I did the one last year and thought it was a pretty good event! I didn't see it on the calender this year... anybody know what happened to it?


----------



## vonteity (Feb 13, 2005)

amishbiker said:


> I did the one last year and thought it was a pretty good event! I didn't see it on the calender this year... anybody know what happened to it?


D20 members: 

The Velo Club of Baltimore will not be able to promote 
the Hump Race in 2005 due to several factors including a scheduling 
conflict with the church where we handle parking and registration. 

We will be promoting a cross race in the fall and hopefully next year 
we'll return with the Hump Race or something in its place. 
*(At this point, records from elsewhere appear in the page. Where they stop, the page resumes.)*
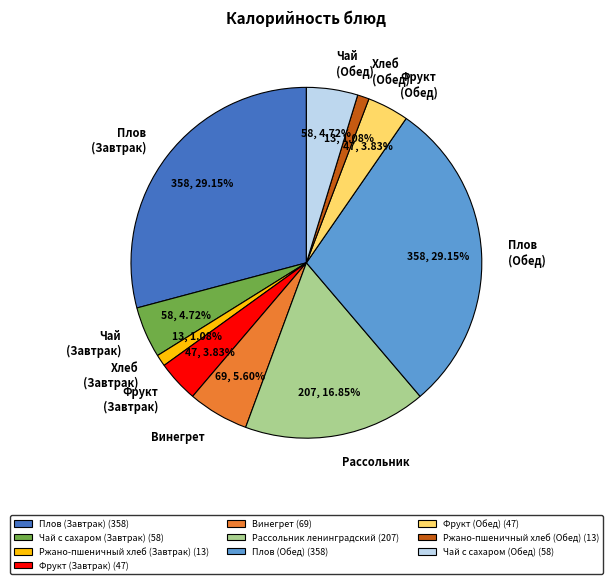

Combined, do Рассольник ленинградский (207) and Ржано-пшеничный хлеб (Обед) (13) account for over 50%?

No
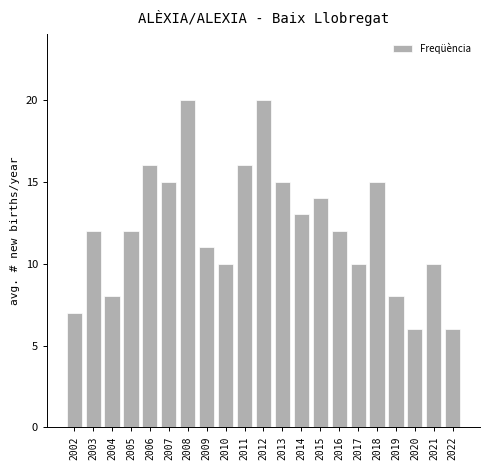

Reading left to right, transcribe all the data shown in this chart.

2002=7	2003=12	2004=8	2005=12	2006=16	2007=15	2008=20	2009=11	2010=10	2011=16	2012=20	2013=15	2014=13	2015=14	2016=12	2017=10	2018=15	2019=8	2020=6	2021=10	2022=6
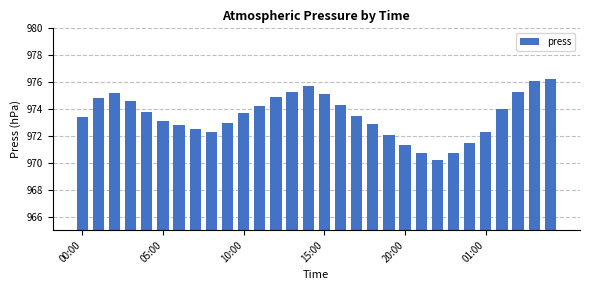

Reading left to right, list all the values displayed in this chart.

973.4	974.8	975.2	974.6	973.8	973.1	972.8	972.5	972.3	973.0	973.7	974.2	974.9	975.3	975.7	975.1	974.3	973.5	972.9	972.1	971.3	970.7	970.2	970.7	971.5	972.3	974.0	975.3	976.1	976.2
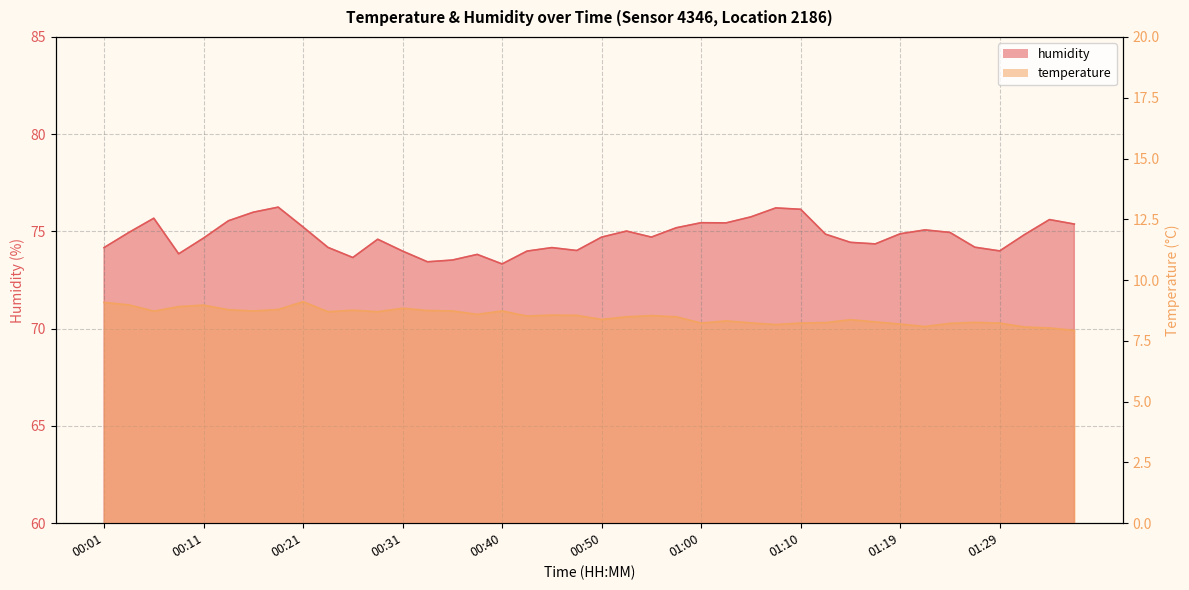

Between 01:32 and 01:10, which is larger?

01:10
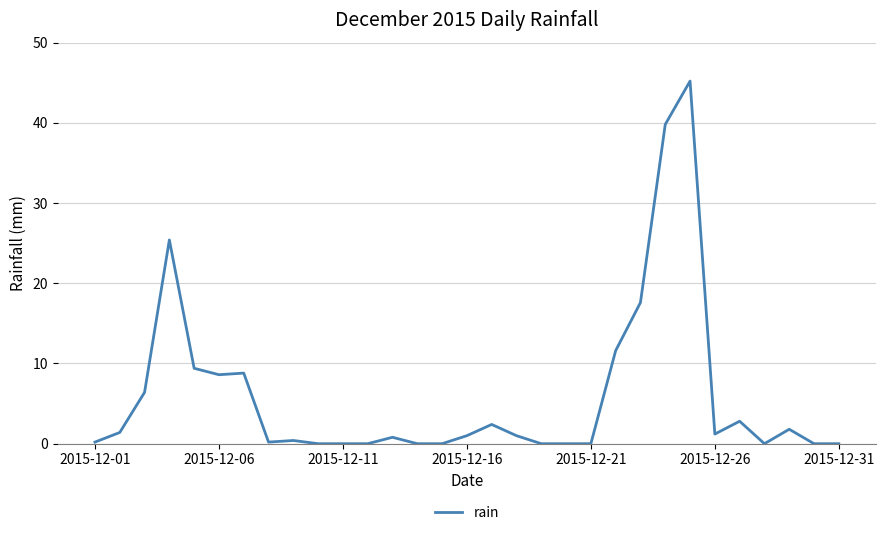

Does the chart have visible grid lines?

Yes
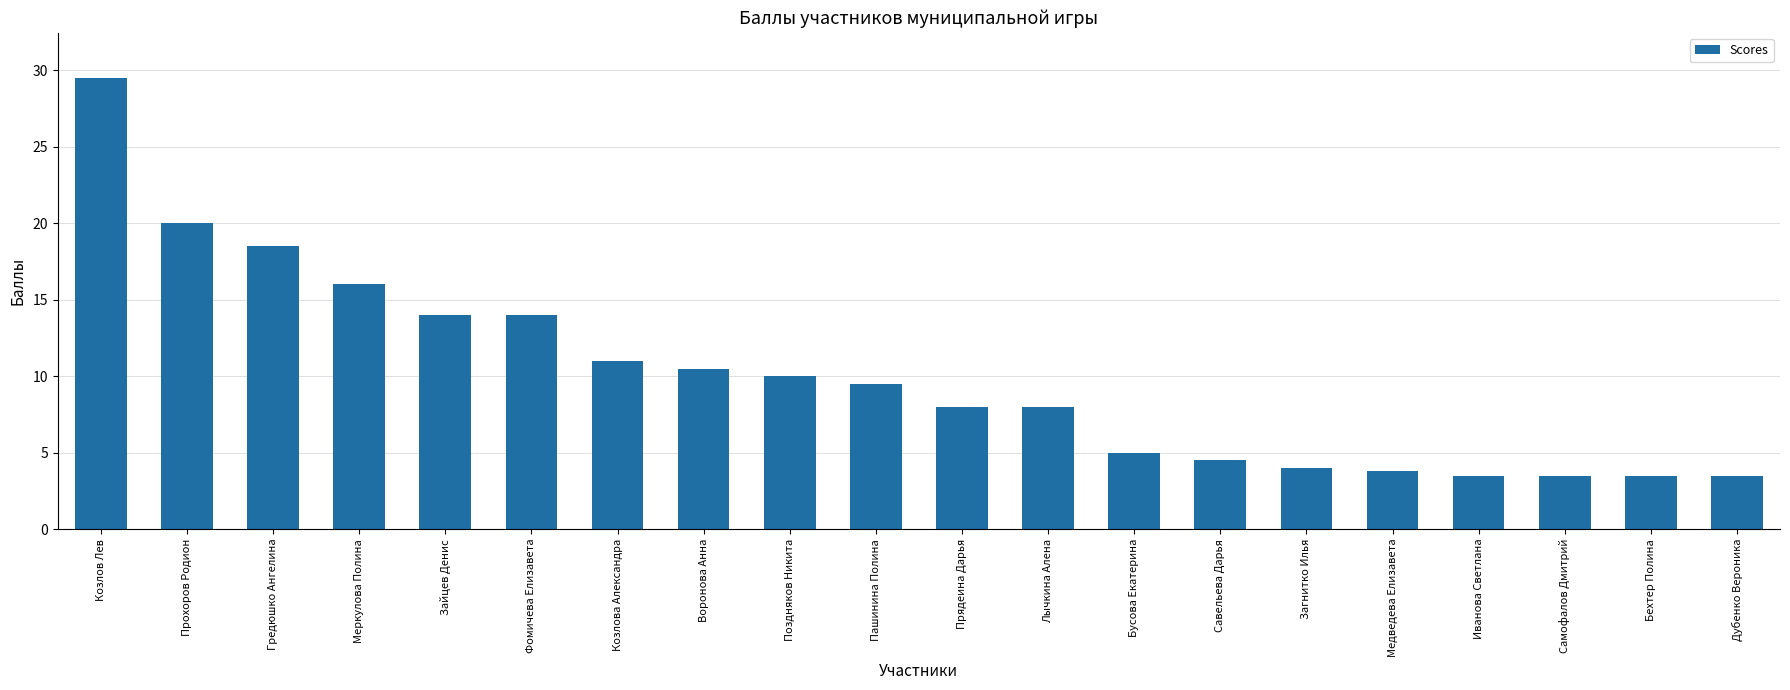

Reading right to left, list all the values displayed in this chart.

3.5	3.5	3.5	3.5	3.8	4.0	4.5	5.0	8.0	8.0	9.5	10.0	10.5	11.0	14.0	14.0	16.0	18.5	20.0	29.5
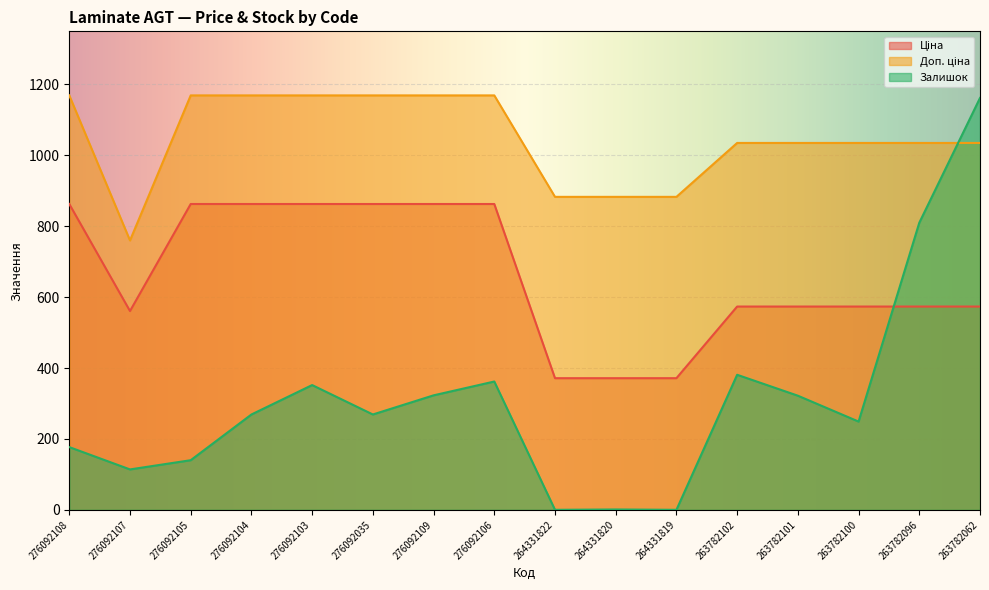

Reading left to right, what are all the values shown in this chart?

Ціна: 276092108=862.8	276092107=560.8	276092105=862.8	276092104=862.8	276092103=862.8	276092035=862.8	276092109=862.8	276092106=862.8	264331822=371.4	264331820=371.4	264331819=371.4	263782102=573.5	263782101=573.5	263782100=573.5	263782096=573.5	263782062=573.5
Доп. ціна: 276092108=1169.2	276092107=760.0	276092105=1169.2	276092104=1169.2	276092103=1169.2	276092035=1169.2	276092109=1169.2	276092106=1169.2	264331822=883.0	264331820=883.0	264331819=883.0	263782102=1035.1	263782101=1035.1	263782100=1035.1	263782096=1035.1	263782062=1035.1
Залишок: 276092108=177.0	276092107=114.0	276092105=140.0	276092104=269.0	276092103=352.0	276092035=269.0	276092109=323.0	276092106=362.0	264331822=0.0	264331820=1.0	264331819=0.0	263782102=381.0	263782101=322.0	263782100=249.0	263782096=810.0	263782062=1162.0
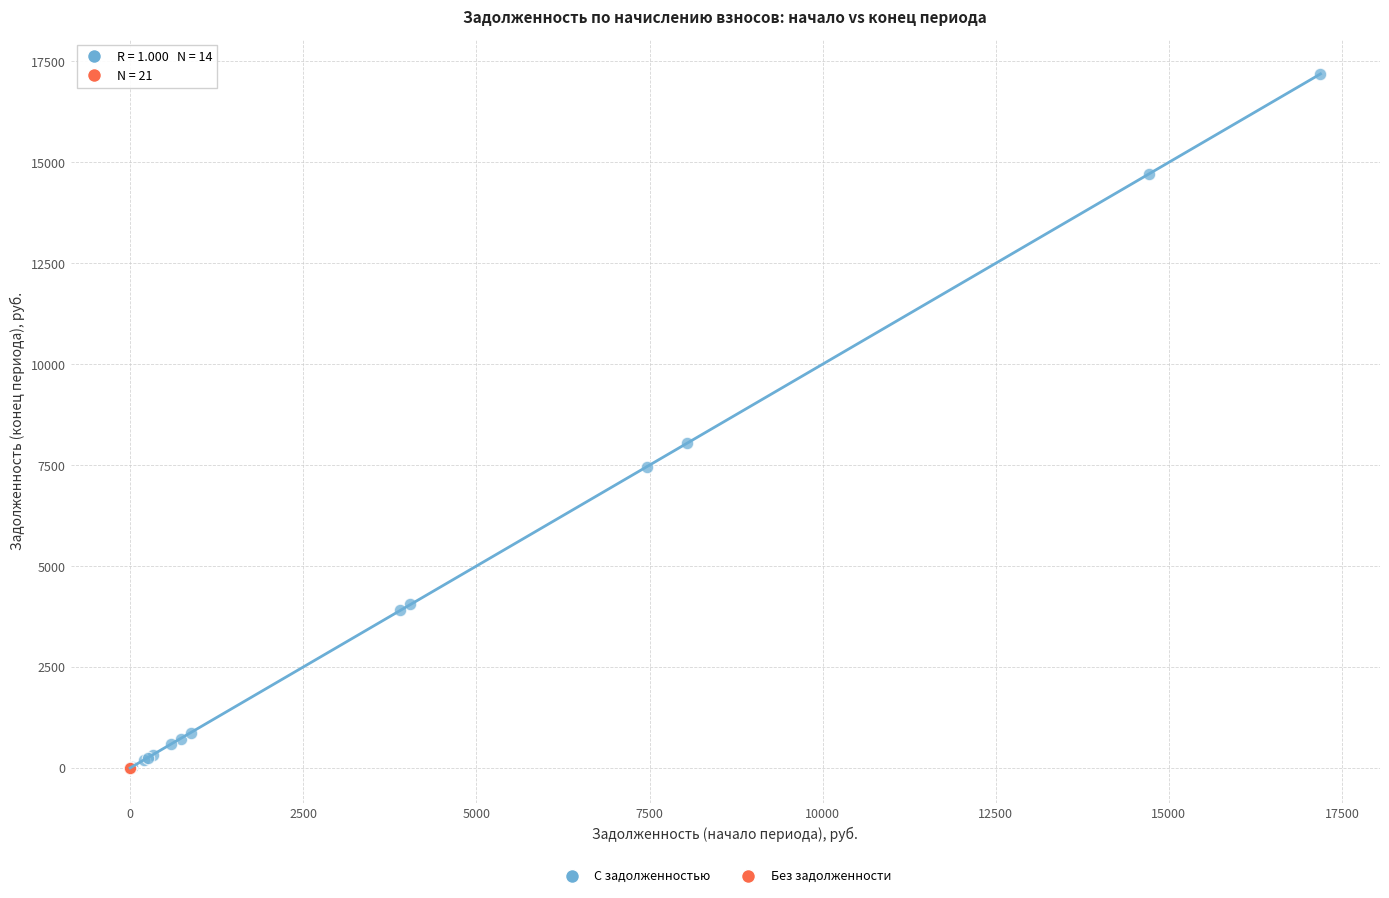

Which series reaches the maximum Y coordinate?

С задолженностью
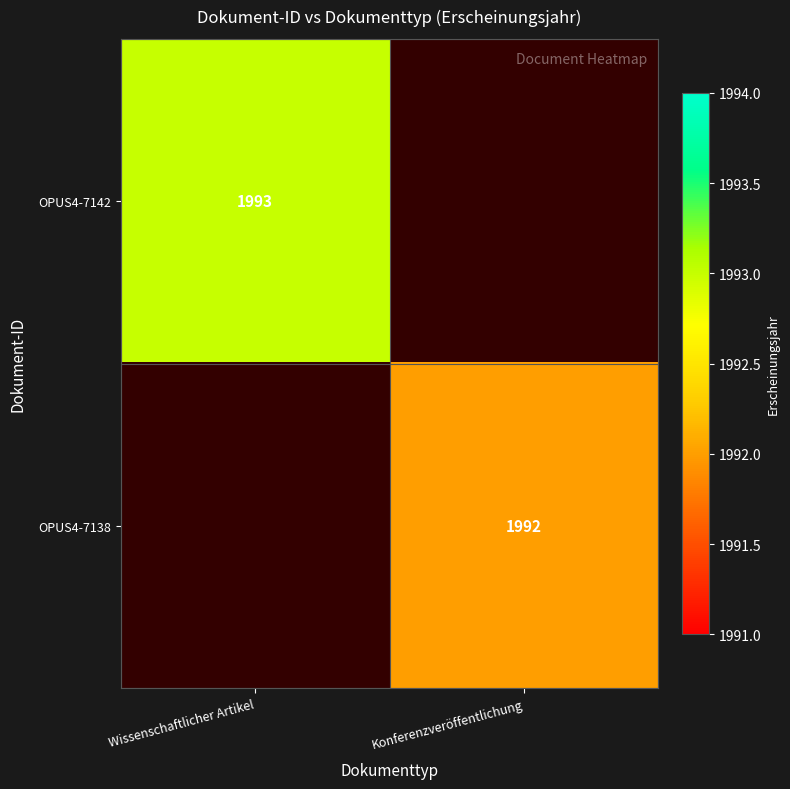

The OPUS4-7138 series shows 1992 at Konferenzveröffentlichung. True or false?

True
We apologize for the delayed notice and the missed opportunity for not 
being able to race on this challenging course this season.

Aric Line
Treasurer, VCB/Legg Mason - Race Pace


----------



## Coolhand (Jul 28, 2002)

vonteity said:


> D20 members:
> 
> The Velo Club of Baltimore will not be able to promote
> the Hump Race in 2005 due to several factors including a scheduling
> ...


crapity crap crap crap!


----------



## vonteity (Feb 13, 2005)

Yeah, damn religious people.  Not letting us use their church parking lot... the nerve! 

I was really looking forward to the race, but maybe next year. I hear it's insanely tough and most people don't finish.


----------



## Coolhand (Jul 28, 2002)

vonteity said:


> Yeah, damn religious people.  Not letting us use their church parking lot... the nerve!
> 
> I was really looking forward to the race, but maybe next year. I hear it's insanely tough and most people don't finish.


It was, and they didn't.


----------